● **TASK OBJECTIVE**
Restate the records that follow word for word. Omit the images.
++++++++
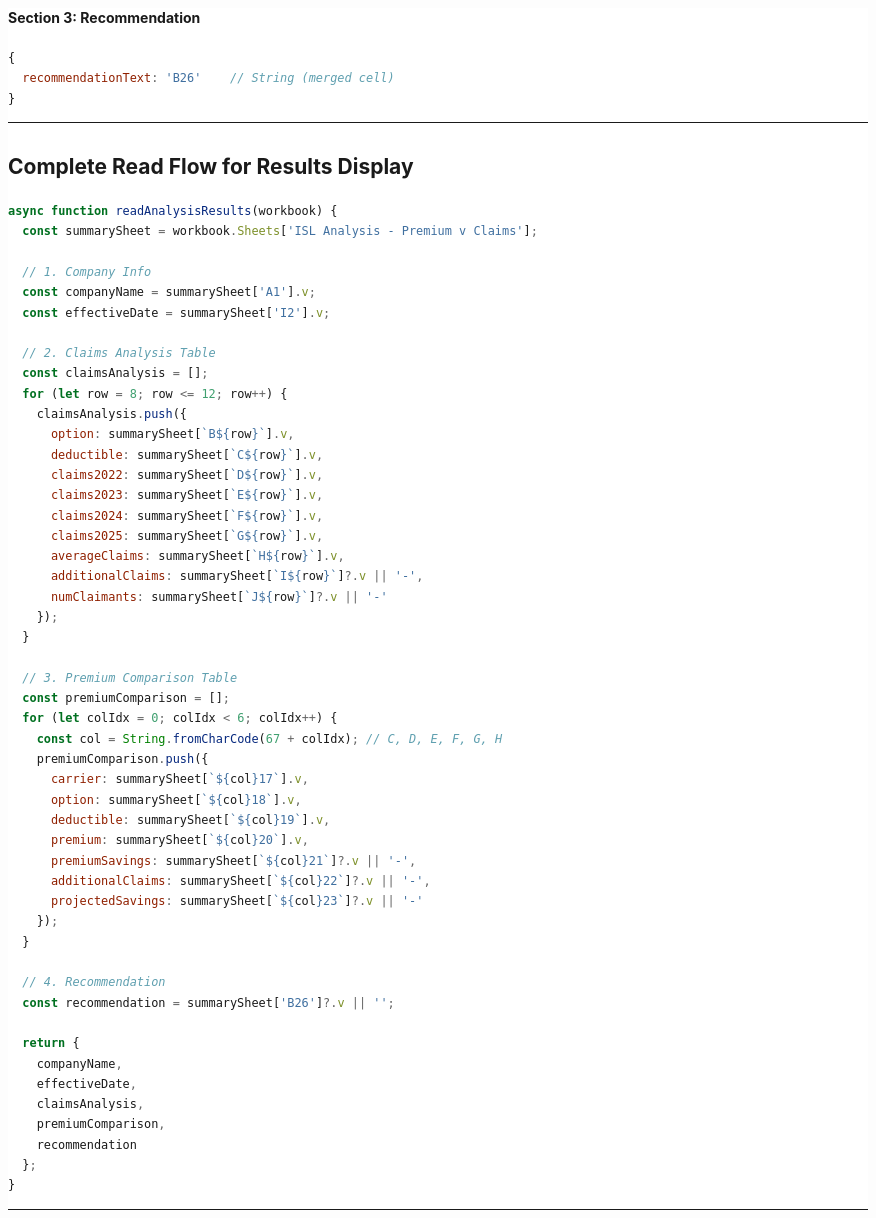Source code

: #### Section 3: Recommendation
```javascript
{
  recommendationText: 'B26'    // String (merged cell)
}
```

---

## Complete Read Flow for Results Display

```javascript
async function readAnalysisResults(workbook) {
  const summarySheet = workbook.Sheets['ISL Analysis - Premium v Claims'];

  // 1. Company Info
  const companyName = summarySheet['A1'].v;
  const effectiveDate = summarySheet['I2'].v;

  // 2. Claims Analysis Table
  const claimsAnalysis = [];
  for (let row = 8; row <= 12; row++) {
    claimsAnalysis.push({
      option: summarySheet[`B${row}`].v,
      deductible: summarySheet[`C${row}`].v,
      claims2022: summarySheet[`D${row}`].v,
      claims2023: summarySheet[`E${row}`].v,
      claims2024: summarySheet[`F${row}`].v,
      claims2025: summarySheet[`G${row}`].v,
      averageClaims: summarySheet[`H${row}`].v,
      additionalClaims: summarySheet[`I${row}`]?.v || '-',
      numClaimants: summarySheet[`J${row}`]?.v || '-'
    });
  }

  // 3. Premium Comparison Table
  const premiumComparison = [];
  for (let colIdx = 0; colIdx < 6; colIdx++) {
    const col = String.fromCharCode(67 + colIdx); // C, D, E, F, G, H
    premiumComparison.push({
      carrier: summarySheet[`${col}17`].v,
      option: summarySheet[`${col}18`].v,
      deductible: summarySheet[`${col}19`].v,
      premium: summarySheet[`${col}20`].v,
      premiumSavings: summarySheet[`${col}21`]?.v || '-',
      additionalClaims: summarySheet[`${col}22`]?.v || '-',
      projectedSavings: summarySheet[`${col}23`]?.v || '-'
    });
  }

  // 4. Recommendation
  const recommendation = summarySheet['B26']?.v || '';

  return {
    companyName,
    effectiveDate,
    claimsAnalysis,
    premiumComparison,
    recommendation
  };
}
```

---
++++++++
● **WRITTEN RESPONSE**
Source code

: #### Section 3: Recommendation
```javascript
{
  recommendationText: 'B26'    // String (merged cell)
}
```

---

## Complete Read Flow for Results Display

```javascript
async function readAnalysisResults(workbook) {
  const summarySheet = workbook.Sheets['ISL Analysis - Premium v Claims'];

  // 1. Company Info
  const companyName = summarySheet['A1'].v;
  const effectiveDate = summarySheet['I2'].v;

  // 2. Claims Analysis Table
  const claimsAnalysis = [];
  for (let row = 8; row <= 12; row++) {
    claimsAnalysis.push({
      option: summarySheet[`B${row}`].v,
      deductible: summarySheet[`C${row}`].v,
      claims2022: summarySheet[`D${row}`].v,
      claims2023: summarySheet[`E${row}`].v,
      claims2024: summarySheet[`F${row}`].v,
      claims2025: summarySheet[`G${row}`].v,
      averageClaims: summarySheet[`H${row}`].v,
      additionalClaims: summarySheet[`I${row}`]?.v || '-',
      numClaimants: summarySheet[`J${row}`]?.v || '-'
    });
  }

  // 3. Premium Comparison Table
  const premiumComparison = [];
  for (let colIdx = 0; colIdx < 6; colIdx++) {
    const col = String.fromCharCode(67 + colIdx); // C, D, E, F, G, H
    premiumComparison.push({
      carrier: summarySheet[`${col}17`].v,
      option: summarySheet[`${col}18`].v,
      deductible: summarySheet[`${col}19`].v,
      premium: summarySheet[`${col}20`].v,
      premiumSavings: summarySheet[`${col}21`]?.v || '-',
      additionalClaims: summarySheet[`${col}22`]?.v || '-',
      projectedSavings: summarySheet[`${col}23`]?.v || '-'
    });
  }

  // 4. Recommendation
  const recommendation = summarySheet['B26']?.v || '';

  return {
    companyName,
    effectiveDate,
    claimsAnalysis,
    premiumComparison,
    recommendation
  };
}
```

---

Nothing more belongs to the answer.